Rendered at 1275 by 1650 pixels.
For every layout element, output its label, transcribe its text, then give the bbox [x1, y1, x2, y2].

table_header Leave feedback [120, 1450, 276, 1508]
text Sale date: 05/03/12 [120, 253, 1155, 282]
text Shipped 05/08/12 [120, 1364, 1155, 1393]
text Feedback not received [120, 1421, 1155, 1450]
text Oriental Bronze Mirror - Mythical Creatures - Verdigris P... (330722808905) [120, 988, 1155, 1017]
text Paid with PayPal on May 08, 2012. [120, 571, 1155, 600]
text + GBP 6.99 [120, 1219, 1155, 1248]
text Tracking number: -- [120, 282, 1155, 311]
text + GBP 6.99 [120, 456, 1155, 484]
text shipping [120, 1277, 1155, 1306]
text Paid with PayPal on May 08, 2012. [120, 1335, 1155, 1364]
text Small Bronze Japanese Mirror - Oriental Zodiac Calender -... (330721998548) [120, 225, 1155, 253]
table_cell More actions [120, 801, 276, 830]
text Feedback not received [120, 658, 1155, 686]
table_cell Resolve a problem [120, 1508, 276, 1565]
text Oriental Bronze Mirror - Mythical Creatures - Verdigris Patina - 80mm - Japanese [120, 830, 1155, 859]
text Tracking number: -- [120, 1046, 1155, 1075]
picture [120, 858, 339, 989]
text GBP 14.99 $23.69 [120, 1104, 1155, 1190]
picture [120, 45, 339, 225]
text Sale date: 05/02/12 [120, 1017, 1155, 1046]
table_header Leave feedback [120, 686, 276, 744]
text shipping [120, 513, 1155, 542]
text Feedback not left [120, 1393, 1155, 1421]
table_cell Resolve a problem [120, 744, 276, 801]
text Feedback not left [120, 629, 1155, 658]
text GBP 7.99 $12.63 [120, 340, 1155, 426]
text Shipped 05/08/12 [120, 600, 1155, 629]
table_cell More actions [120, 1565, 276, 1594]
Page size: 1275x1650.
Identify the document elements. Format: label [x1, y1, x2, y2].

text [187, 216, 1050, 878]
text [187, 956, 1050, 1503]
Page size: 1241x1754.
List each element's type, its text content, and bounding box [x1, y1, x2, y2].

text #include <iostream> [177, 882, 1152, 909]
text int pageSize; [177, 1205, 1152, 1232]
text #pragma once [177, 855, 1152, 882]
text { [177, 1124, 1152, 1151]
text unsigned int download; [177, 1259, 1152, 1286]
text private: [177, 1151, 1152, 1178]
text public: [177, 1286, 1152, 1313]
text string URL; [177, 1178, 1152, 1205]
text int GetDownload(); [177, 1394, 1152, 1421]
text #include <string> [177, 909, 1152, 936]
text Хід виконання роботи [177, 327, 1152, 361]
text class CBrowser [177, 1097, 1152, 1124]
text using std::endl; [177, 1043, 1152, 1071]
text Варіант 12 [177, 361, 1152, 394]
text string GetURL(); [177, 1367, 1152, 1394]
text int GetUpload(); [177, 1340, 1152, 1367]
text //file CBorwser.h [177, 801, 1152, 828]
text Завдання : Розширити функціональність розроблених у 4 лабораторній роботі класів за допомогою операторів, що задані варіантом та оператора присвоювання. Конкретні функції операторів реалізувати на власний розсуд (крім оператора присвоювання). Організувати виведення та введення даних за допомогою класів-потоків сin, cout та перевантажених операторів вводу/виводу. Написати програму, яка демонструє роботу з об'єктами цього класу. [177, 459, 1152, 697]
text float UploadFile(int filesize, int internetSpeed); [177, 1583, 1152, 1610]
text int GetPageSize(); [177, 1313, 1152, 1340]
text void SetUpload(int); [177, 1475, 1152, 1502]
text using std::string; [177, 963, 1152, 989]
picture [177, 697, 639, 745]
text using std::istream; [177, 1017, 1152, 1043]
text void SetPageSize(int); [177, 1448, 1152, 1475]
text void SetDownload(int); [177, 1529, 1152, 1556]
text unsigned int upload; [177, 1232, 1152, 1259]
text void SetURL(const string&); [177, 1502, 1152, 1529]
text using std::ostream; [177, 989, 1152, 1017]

* * * * * * * * *

WHAT IS EXPECTED.
Transcribe all of the entries without alteration.

REPLY TO THE EXERCISE.
Rendered at 1275 by 1650 pixels.
For every layout element, output its label, transcribe its text, then give the bbox [x1, y1, x2, y2].

table_header Leave feedback [120, 1450, 276, 1508]
text Sale date: 05/03/12 [120, 253, 1155, 282]
text Shipped 05/08/12 [120, 1364, 1155, 1393]
text Feedback not received [120, 1421, 1155, 1450]
text Oriental Bronze Mirror - Mythical Creatures - Verdigris P... (330722808905) [120, 988, 1155, 1017]
text Paid with PayPal on May 08, 2012. [120, 571, 1155, 600]
text + GBP 6.99 [120, 1219, 1155, 1248]
text Tracking number: -- [120, 282, 1155, 311]
text + GBP 6.99 [120, 456, 1155, 484]
text shipping [120, 1277, 1155, 1306]
text Paid with PayPal on May 08, 2012. [120, 1335, 1155, 1364]
text Small Bronze Japanese Mirror - Oriental Zodiac Calender -... (330721998548) [120, 225, 1155, 253]
table_cell More actions [120, 801, 276, 830]
text Feedback not received [120, 658, 1155, 686]
table_cell Resolve a problem [120, 1508, 276, 1565]
text Oriental Bronze Mirror - Mythical Creatures - Verdigris Patina - 80mm - Japanese [120, 830, 1155, 859]
text Tracking number: -- [120, 1046, 1155, 1075]
picture [120, 858, 339, 989]
text GBP 14.99 $23.69 [120, 1104, 1155, 1190]
picture [120, 45, 339, 225]
text Sale date: 05/02/12 [120, 1017, 1155, 1046]
table_header Leave feedback [120, 686, 276, 744]
text shipping [120, 513, 1155, 542]
text Feedback not left [120, 1393, 1155, 1421]
table_cell Resolve a problem [120, 744, 276, 801]
text Feedback not left [120, 629, 1155, 658]
text GBP 7.99 $12.63 [120, 340, 1155, 426]
text Shipped 05/08/12 [120, 600, 1155, 629]
table_cell More actions [120, 1565, 276, 1594]
Page size: 1275x1650.
Identify the document elements. Format: label [x1, y1, x2, y2].

text [187, 216, 1050, 878]
text [187, 956, 1050, 1503]
Page size: 1241x1754.
List each element's type, its text content, and bounding box [x1, y1, x2, y2].

text #include <iostream> [177, 882, 1152, 909]
text int pageSize; [177, 1205, 1152, 1232]
text #pragma once [177, 855, 1152, 882]
text { [177, 1124, 1152, 1151]
text unsigned int download; [177, 1259, 1152, 1286]
text private: [177, 1151, 1152, 1178]
text public: [177, 1286, 1152, 1313]
text string URL; [177, 1178, 1152, 1205]
text int GetDownload(); [177, 1394, 1152, 1421]
text #include <string> [177, 909, 1152, 936]
text Хід виконання роботи [177, 327, 1152, 361]
text class CBrowser [177, 1097, 1152, 1124]
text using std::endl; [177, 1043, 1152, 1071]
text Варіант 12 [177, 361, 1152, 394]
text string GetURL(); [177, 1367, 1152, 1394]
text int GetUpload(); [177, 1340, 1152, 1367]
text //file CBorwser.h [177, 801, 1152, 828]
text Завдання : Розширити функціональність розроблених у 4 лабораторній роботі класів за допомогою операторів, що задані варіантом та оператора присвоювання. Конкретні функції операторів реалізувати на власний розсуд (крім оператора присвоювання). Організувати виведення та введення даних за допомогою класів-потоків сin, cout та перевантажених операторів вводу/виводу. Написати програму, яка демонструє роботу з об'єктами цього класу. [177, 459, 1152, 697]
text float UploadFile(int filesize, int internetSpeed); [177, 1583, 1152, 1610]
text int GetPageSize(); [177, 1313, 1152, 1340]
text void SetUpload(int); [177, 1475, 1152, 1502]
text using std::string; [177, 963, 1152, 989]
picture [177, 697, 639, 745]
text using std::istream; [177, 1017, 1152, 1043]
text void SetPageSize(int); [177, 1448, 1152, 1475]
text void SetDownload(int); [177, 1529, 1152, 1556]
text unsigned int upload; [177, 1232, 1152, 1259]
text void SetURL(const string&); [177, 1502, 1152, 1529]
text using std::ostream; [177, 989, 1152, 1017]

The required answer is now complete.